Das Förderprogramm, das die Folgen der Pandemie für die lokale Wirtschaft, für Vereine, ältere Menschen und Kinder und Jugendliche in Eschborn abmildern soll, ist mit heißer Nadel gestrickt. „Wir haben die Ideen in den letzten Tagen erarbeitet“, berichtete SPD-Fraktionschef Bernhard Veeck in einem Pressegespräch. Nun hoffen die Genossen, dass andere Fraktionen das Hilfspaket unterstützen, so dass die städtischen Fördergelder bald fließen können.

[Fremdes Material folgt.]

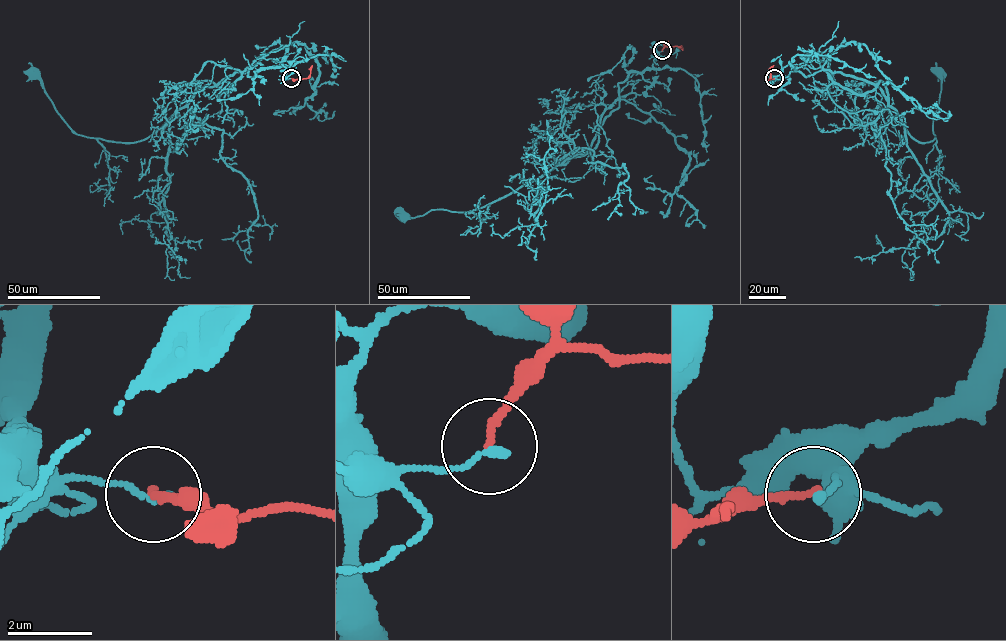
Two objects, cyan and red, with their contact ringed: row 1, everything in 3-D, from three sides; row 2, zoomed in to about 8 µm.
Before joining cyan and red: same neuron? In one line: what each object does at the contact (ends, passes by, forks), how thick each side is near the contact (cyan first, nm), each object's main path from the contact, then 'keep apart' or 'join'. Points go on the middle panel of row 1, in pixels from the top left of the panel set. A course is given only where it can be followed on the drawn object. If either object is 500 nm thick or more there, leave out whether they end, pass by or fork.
cyan ends | red ends | 170/180 nm | cyan via (662, 51), (651, 69), (632, 72), (618, 84), (619, 106), (585, 151), (480, 208), (404, 216) | red via (662, 51), (665, 46), (677, 46), (683, 50) | keep apart

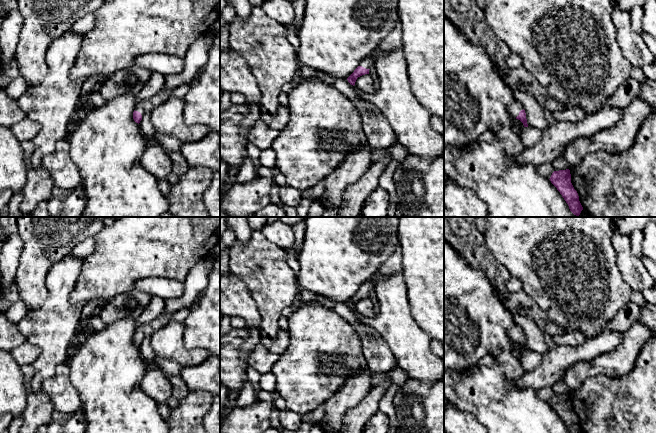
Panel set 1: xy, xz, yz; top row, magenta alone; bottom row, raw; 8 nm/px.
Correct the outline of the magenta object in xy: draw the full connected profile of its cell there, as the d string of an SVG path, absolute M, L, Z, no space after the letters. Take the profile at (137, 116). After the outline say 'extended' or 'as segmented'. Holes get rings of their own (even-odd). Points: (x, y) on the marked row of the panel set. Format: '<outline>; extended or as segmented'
M184 84L175 89L162 90L149 100L138 102L133 112L133 119L139 124L144 114L151 112L154 108L166 101L168 98L173 96L184 98L186 94L187 91L184 88Z; extended

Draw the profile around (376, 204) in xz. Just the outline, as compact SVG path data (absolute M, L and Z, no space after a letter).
M378 187L366 198L360 217L388 217L389 193Z

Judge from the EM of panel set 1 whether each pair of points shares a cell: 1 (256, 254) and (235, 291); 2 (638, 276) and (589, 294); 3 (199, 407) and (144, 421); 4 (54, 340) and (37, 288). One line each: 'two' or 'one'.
1: two
2: two
3: two
4: two

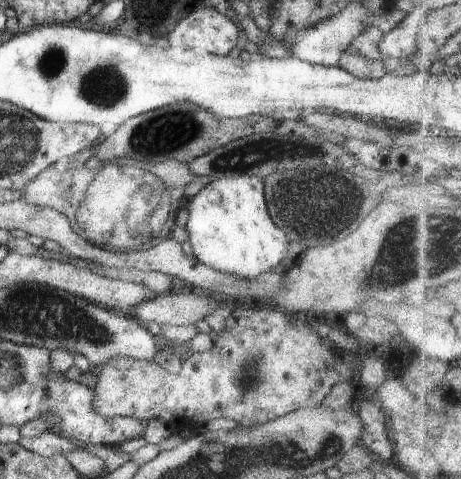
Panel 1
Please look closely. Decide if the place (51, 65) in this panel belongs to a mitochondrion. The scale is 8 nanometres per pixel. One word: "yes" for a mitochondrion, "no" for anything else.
yes

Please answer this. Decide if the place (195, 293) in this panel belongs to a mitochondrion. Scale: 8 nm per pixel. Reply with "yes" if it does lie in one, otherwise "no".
no

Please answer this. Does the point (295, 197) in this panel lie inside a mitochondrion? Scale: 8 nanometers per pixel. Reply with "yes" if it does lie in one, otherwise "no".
yes

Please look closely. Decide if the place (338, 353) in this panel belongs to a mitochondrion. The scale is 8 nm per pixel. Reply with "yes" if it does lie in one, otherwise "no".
no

3,5 Millionen Euro will die SPD insgesamt dafür ausgeben. Am Geldmangel könne die Umsetzung in Eschborn nicht scheitern, ist sich die Fraktionsspitze einig. Die Stadt habe viele Millionen Euro in den Rücklagen. Über Paragraf 100 der Hessischen Gemeindeordnung könnten die Mittel lockergemacht werden, sagte Bernhard Veeck. Ab Anfang 2021 könnte dann ein Haushaltsposten für die lokalen Corona-Hilfen geschaffen werden.

Finanziell unterstützt werden sollen vor allem lokale Geschäfte, Gastronomiebetriebe und Dienstleister. Die Stadt könnte 20 Prozent der Miete und anderer Fixkosten bis März 2021 übernehmen, schlagen die Genossen vor. Zusätzlich sollen Unternehmen über ortsansässige IT-Firmen Hilfe beim Aufbau ihres Internetauftritts bekommen.

Außerdem will die SPD 100-Euro-Gutscheine für Restaurants, Einzelhandel, Friseure oder Kosmetikstudios verlosen lassen. Die Kosten dafür solle die Stadt übernehmen, Kundinnen und Kunden sollten einen Eigenbeitrag von 25 Euro leisten. Mehr als 1,5 Millionen Euro wollen die Sozialdemokraten für diese Maßnahmen insgesamt ausgeben.

Hilfe in Höhe von jeweils 2000 Euro soll es auch für Vereine geben, beispielsweise um Videokonferenzprogramme in Zeiten der Pandemie zu installieren. Die Schwalbacher Tafel, die auch in Eschborn aktiv ist, will die SPD mit zusätzlich 30 000 Euro unterstützen.

Um den sozialen Zusammenhalt zu stärken, schlagen die Genossen vor, zwischen Dezember und März rund 50 Kleinkunstveranstaltungen an Seniorenwohnanlagen oder öffentlichen Plätzen zu organisieren. Für Schülerinnen und Schüler, die zu Hause nicht digital lernen können, solle die Stadt 250 Tablets mit Prepaidkarten anschaffen, heißt es in dem Papier.